#### [What to produce]
Would it be possible to quote, exactly and in full, the lines from the one with "function prototypes." through the end of the entries below?

---*---

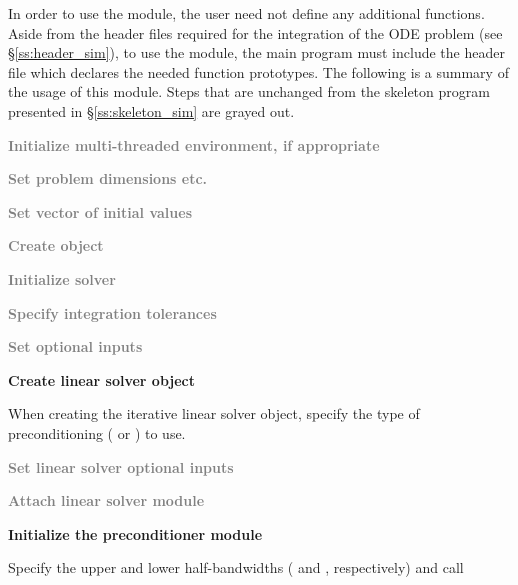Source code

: In order to use the {\cvbandpre} module, the user need not define any
additional functions.
Aside from the header files required for the integration of the ODE problem
(see \S\ref{ss:header_sim}),  to use the {\cvbandpre} module, the main program
must include the header file  which declares the needed
function prototypes.
The following is a summary of the usage of this module. Steps that are
unchanged from the skeleton program presented in
\S\ref{ss:skeleton_sim} are grayed out.
\begin{Steps}

\item
  \textcolor{gray}{\bf Initialize multi-threaded environment, if appropriate}

\item
  \textcolor{gray}{\bf Set problem dimensions etc.}

\item
  \textcolor{gray}{\bf Set vector of initial values}

\item
  \textcolor{gray}{\bf Create {\cvode} object}

\item
  \textcolor{gray}{\bf Initialize {\cvode} solver}

\item
  \textcolor{gray}{\bf Specify integration tolerances}

\item
  \textcolor{gray}{\bf Set optional inputs}

\item
  {\bf Create linear solver object}

  When creating the iterative linear solver object, specify the type
  of preconditioning ( or ) to use.

\item
  \textcolor{gray}{\bf Set linear solver optional inputs}

\item \label{i:bandpre_attach}
  \textcolor{gray}{\bf Attach linear solver module}

\item \label{i:bandpre_init}
  {\bf Initialize the {\cvbandpre} preconditioner module}

  Specify the upper and lower half-bandwidths ( and , respectively) and call


\end{Steps}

---*---

#### [Written reply]
function prototypes.
The following is a summary of the usage of this module. Steps that are
unchanged from the skeleton program presented in
\S\ref{ss:skeleton_sim} are grayed out.
\begin{Steps}

\item
  \textcolor{gray}{\bf Initialize multi-threaded environment, if appropriate}

\item
  \textcolor{gray}{\bf Set problem dimensions etc.}

\item
  \textcolor{gray}{\bf Set vector of initial values}

\item
  \textcolor{gray}{\bf Create {\cvode} object}

\item
  \textcolor{gray}{\bf Initialize {\cvode} solver}

\item
  \textcolor{gray}{\bf Specify integration tolerances}

\item
  \textcolor{gray}{\bf Set optional inputs}

\item
  {\bf Create linear solver object}

  When creating the iterative linear solver object, specify the type
  of preconditioning ( or ) to use.

\item
  \textcolor{gray}{\bf Set linear solver optional inputs}

\item \label{i:bandpre_attach}
  \textcolor{gray}{\bf Attach linear solver module}

\item \label{i:bandpre_init}
  {\bf Initialize the {\cvbandpre} preconditioner module}

  Specify the upper and lower half-bandwidths ( and , respectively) and call


\end{Steps}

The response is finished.